** start of EXERCISE DATA **

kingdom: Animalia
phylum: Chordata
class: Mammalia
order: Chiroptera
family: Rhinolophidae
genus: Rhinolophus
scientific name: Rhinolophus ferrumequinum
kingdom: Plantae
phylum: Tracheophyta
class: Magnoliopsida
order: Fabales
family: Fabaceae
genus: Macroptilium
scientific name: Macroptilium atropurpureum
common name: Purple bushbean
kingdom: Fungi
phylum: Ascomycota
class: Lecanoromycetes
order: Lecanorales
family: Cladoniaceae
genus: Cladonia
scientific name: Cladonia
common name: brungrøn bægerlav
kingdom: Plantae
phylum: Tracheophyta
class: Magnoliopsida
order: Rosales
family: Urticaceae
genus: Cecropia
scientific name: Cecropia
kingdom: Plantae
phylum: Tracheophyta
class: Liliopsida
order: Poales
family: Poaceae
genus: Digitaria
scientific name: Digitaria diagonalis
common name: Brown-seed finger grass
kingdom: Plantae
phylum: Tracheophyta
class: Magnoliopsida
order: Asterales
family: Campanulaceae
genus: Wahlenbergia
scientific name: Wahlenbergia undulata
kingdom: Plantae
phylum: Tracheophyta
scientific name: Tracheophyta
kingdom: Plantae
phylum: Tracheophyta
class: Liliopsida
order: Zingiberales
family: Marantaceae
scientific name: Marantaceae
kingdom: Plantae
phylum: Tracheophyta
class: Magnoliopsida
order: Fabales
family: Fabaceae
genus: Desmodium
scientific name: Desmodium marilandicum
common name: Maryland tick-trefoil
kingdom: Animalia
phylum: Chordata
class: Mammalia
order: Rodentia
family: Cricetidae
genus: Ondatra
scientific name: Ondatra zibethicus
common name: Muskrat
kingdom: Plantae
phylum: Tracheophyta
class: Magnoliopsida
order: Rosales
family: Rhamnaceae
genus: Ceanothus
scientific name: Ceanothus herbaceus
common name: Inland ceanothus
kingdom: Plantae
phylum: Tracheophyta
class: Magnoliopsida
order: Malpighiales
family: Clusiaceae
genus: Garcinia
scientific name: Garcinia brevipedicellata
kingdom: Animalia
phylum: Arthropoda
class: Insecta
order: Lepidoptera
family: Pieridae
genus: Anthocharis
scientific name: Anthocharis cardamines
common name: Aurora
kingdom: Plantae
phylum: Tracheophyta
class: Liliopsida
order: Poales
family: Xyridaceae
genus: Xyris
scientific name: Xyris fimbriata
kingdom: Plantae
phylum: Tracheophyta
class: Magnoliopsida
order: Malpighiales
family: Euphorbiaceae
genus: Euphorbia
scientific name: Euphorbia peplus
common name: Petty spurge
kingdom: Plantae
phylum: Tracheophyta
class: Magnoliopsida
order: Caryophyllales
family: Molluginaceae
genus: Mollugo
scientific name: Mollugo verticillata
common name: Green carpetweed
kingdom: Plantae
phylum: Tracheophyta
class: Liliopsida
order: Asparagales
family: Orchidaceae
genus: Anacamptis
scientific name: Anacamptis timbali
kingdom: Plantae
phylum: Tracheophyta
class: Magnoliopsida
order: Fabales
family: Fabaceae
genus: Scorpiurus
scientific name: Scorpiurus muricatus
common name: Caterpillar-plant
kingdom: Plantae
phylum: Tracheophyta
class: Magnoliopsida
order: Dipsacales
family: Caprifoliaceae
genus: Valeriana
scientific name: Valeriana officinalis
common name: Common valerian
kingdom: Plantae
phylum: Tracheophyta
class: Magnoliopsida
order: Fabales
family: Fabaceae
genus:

** end of EXERCISE DATA **

Give the classification lines from all of the entries above as one numbered list, with blank lines left out.

1. kingdom: Animalia
2. phylum: Chordata
3. class: Mammalia
4. order: Chiroptera
5. family: Rhinolophidae
6. genus: Rhinolophus
7. scientific name: Rhinolophus ferrumequinum
8. kingdom: Plantae
9. phylum: Tracheophyta
10. class: Magnoliopsida
11. order: Fabales
12. family: Fabaceae
13. genus: Macroptilium
14. scientific name: Macroptilium atropurpureum
15. common name: Purple bushbean
16. kingdom: Fungi
17. phylum: Ascomycota
18. class: Lecanoromycetes
19. order: Lecanorales
20. family: Cladoniaceae
21. genus: Cladonia
22. scientific name: Cladonia
23. common name: brungrøn bægerlav
24. kingdom: Plantae
25. phylum: Tracheophyta
26. class: Magnoliopsida
27. order: Rosales
28. family: Urticaceae
29. genus: Cecropia
30. scientific name: Cecropia
31. kingdom: Plantae
32. phylum: Tracheophyta
33. class: Liliopsida
34. order: Poales
35. family: Poaceae
36. genus: Digitaria
37. scientific name: Digitaria diagonalis
38. common name: Brown-seed finger grass
39. kingdom: Plantae
40. phylum: Tracheophyta
41. class: Magnoliopsida
42. order: Asterales
43. family: Campanulaceae
44. genus: Wahlenbergia
45. scientific name: Wahlenbergia undulata
46. kingdom: Plantae
47. phylum: Tracheophyta
48. scientific name: Tracheophyta
49. kingdom: Plantae
50. phylum: Tracheophyta
51. class: Liliopsida
52. order: Zingiberales
53. family: Marantaceae
54. scientific name: Marantaceae
55. kingdom: Plantae
56. phylum: Tracheophyta
57. class: Magnoliopsida
58. order: Fabales
59. family: Fabaceae
60. genus: Desmodium
61. scientific name: Desmodium marilandicum
62. common name: Maryland tick-trefoil
63. kingdom: Animalia
64. phylum: Chordata
65. class: Mammalia
66. order: Rodentia
67. family: Cricetidae
68. genus: Ondatra
69. scientific name: Ondatra zibethicus
70. common name: Muskrat
71. kingdom: Plantae
72. phylum: Tracheophyta
73. class: Magnoliopsida
74. order: Rosales
75. family: Rhamnaceae
76. genus: Ceanothus
77. scientific name: Ceanothus herbaceus
78. common name: Inland ceanothus
79. kingdom: Plantae
80. phylum: Tracheophyta
81. class: Magnoliopsida
82. order: Malpighiales
83. family: Clusiaceae
84. genus: Garcinia
85. scientific name: Garcinia brevipedicellata
86. kingdom: Animalia
87. phylum: Arthropoda
88. class: Insecta
89. order: Lepidoptera
90. family: Pieridae
91. genus: Anthocharis
92. scientific name: Anthocharis cardamines
93. common name: Aurora
94. kingdom: Plantae
95. phylum: Tracheophyta
96. class: Liliopsida
97. order: Poales
98. family: Xyridaceae
99. genus: Xyris
100. scientific name: Xyris fimbriata
101. kingdom: Plantae
102. phylum: Tracheophyta
103. class: Magnoliopsida
104. order: Malpighiales
105. family: Euphorbiaceae
106. genus: Euphorbia
107. scientific name: Euphorbia peplus
108. common name: Petty spurge
109. kingdom: Plantae
110. phylum: Tracheophyta
111. class: Magnoliopsida
112. order: Caryophyllales
113. family: Molluginaceae
114. genus: Mollugo
115. scientific name: Mollugo verticillata
116. common name: Green carpetweed
117. kingdom: Plantae
118. phylum: Tracheophyta
119. class: Liliopsida
120. order: Asparagales
121. family: Orchidaceae
122. genus: Anacamptis
123. scientific name: Anacamptis timbali
124. kingdom: Plantae
125. phylum: Tracheophyta
126. class: Magnoliopsida
127. order: Fabales
128. family: Fabaceae
129. genus: Scorpiurus
130. scientific name: Scorpiurus muricatus
131. common name: Caterpillar-plant
132. kingdom: Plantae
133. phylum: Tracheophyta
134. class: Magnoliopsida
135. order: Dipsacales
136. family: Caprifoliaceae
137. genus: Valeriana
138. scientific name: Valeriana officinalis
139. common name: Common valerian
140. kingdom: Plantae
141. phylum: Tracheophyta
142. class: Magnoliopsida
143. order: Fabales
144. family: Fabaceae
145. genus:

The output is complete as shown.